Try this one on for size. I'm 40. I have two broken marriages, a kid that my tyrant of an ex-wife won't even let me talk to or wish happy birthday. And I'm not an abusive, child-molesting troll. I'm 6'3", handsome and grew up in a Christian home with good values and yes, I did embrace those, so I'm still a good guy.
I can't hold onto a job. I just got a job three weeks ago as a network administrator, two weeks after getting my master's degree in information systems conferred. Then I lost it because management wanted to go 100% outsourced. So I'm back at square one, living with my parents and my credit rating is taking a slide. I owe $50,000 in student loans along with all my other debts.
I don't even live in a town or community with any opportunity. I'm broke. To beat all, I have a great work ethic, I'm talented, patient, catch on quickly and dedicated. Sure, my family loves me but they've got nothing else to prove to anyone.
All my friends have been around the world and have done things that I'll probably never do. I have nothing. Nothing!
And the economy is in the toilet. There are no prospects. I've sent out about 175 resumes without even a call for an interview. Getting a job in this country is a joke anymore. It's got me to the point of where I hear anybody complain about their job, I put them in their place.
So life does suck for many of us. I honestly am starting to believe that this is my lot in life. Nothing will ever happen for me. I'm just going to have to face it. I'm going to die here.
● ● ● ●
To do:
1. Reproduce the passage of the personal post between "All my friends" and "in their place.", inclusive.
2. Answer these questions using the personal post:
(a) What position did the writer take three weeks ago?
(b) How much does the writer owe in student loans?
(c) About how many resumes has the writer sent out?

Dataset entries:
● ● ● ●
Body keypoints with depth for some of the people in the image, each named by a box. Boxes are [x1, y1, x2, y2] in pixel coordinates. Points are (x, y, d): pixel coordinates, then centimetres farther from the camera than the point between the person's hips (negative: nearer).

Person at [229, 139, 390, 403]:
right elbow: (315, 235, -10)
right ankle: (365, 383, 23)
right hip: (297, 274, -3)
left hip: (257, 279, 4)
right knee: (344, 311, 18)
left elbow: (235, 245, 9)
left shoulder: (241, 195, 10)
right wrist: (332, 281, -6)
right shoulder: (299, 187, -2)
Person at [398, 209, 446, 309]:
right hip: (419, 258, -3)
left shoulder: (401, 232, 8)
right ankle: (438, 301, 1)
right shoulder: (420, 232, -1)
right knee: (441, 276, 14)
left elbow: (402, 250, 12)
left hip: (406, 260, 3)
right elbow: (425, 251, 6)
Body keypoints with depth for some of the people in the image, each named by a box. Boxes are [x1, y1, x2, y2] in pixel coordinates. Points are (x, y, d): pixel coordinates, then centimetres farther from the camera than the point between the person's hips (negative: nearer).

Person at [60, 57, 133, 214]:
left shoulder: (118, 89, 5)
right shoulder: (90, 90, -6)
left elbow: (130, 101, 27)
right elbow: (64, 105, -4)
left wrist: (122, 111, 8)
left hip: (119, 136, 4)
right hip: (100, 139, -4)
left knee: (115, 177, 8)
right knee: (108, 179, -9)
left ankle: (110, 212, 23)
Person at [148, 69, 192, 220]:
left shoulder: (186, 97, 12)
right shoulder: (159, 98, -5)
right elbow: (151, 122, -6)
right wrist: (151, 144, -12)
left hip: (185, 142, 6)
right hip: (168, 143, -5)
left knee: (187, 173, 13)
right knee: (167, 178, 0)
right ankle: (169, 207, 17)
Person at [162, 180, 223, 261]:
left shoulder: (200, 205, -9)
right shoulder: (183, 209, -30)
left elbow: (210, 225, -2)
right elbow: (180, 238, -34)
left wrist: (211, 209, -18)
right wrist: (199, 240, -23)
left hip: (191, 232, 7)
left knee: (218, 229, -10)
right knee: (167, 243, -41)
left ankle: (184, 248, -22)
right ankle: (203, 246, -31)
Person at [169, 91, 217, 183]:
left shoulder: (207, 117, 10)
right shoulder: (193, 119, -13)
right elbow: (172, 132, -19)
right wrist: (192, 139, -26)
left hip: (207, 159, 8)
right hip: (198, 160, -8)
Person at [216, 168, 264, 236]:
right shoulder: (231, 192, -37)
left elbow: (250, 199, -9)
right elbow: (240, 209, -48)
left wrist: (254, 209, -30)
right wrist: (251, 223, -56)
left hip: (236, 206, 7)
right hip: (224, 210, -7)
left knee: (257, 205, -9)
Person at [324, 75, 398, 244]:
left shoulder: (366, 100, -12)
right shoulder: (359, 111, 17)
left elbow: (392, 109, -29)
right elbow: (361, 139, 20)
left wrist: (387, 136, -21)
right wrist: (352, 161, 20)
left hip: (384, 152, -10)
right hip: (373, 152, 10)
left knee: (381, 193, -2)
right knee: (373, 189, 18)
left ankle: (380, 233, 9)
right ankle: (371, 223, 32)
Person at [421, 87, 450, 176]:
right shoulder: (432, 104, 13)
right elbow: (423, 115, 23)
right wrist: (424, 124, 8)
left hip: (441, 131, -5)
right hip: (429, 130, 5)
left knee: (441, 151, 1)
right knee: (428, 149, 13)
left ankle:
● ● ● ●
Results of the tasks:
1.
All my friends have been around the world and have done things that I'll probably never do. I have nothing. Nothing!
And the economy is in the toilet. There are no prospects. I've sent out about 175 resumes without even a call for an interview. Getting a job in this country is a joke anymore. It's got me to the point of where I hear anybody complain about their job, I put them in their place.

2.
(a) Network administrator
(b) $50,000
(c) About 175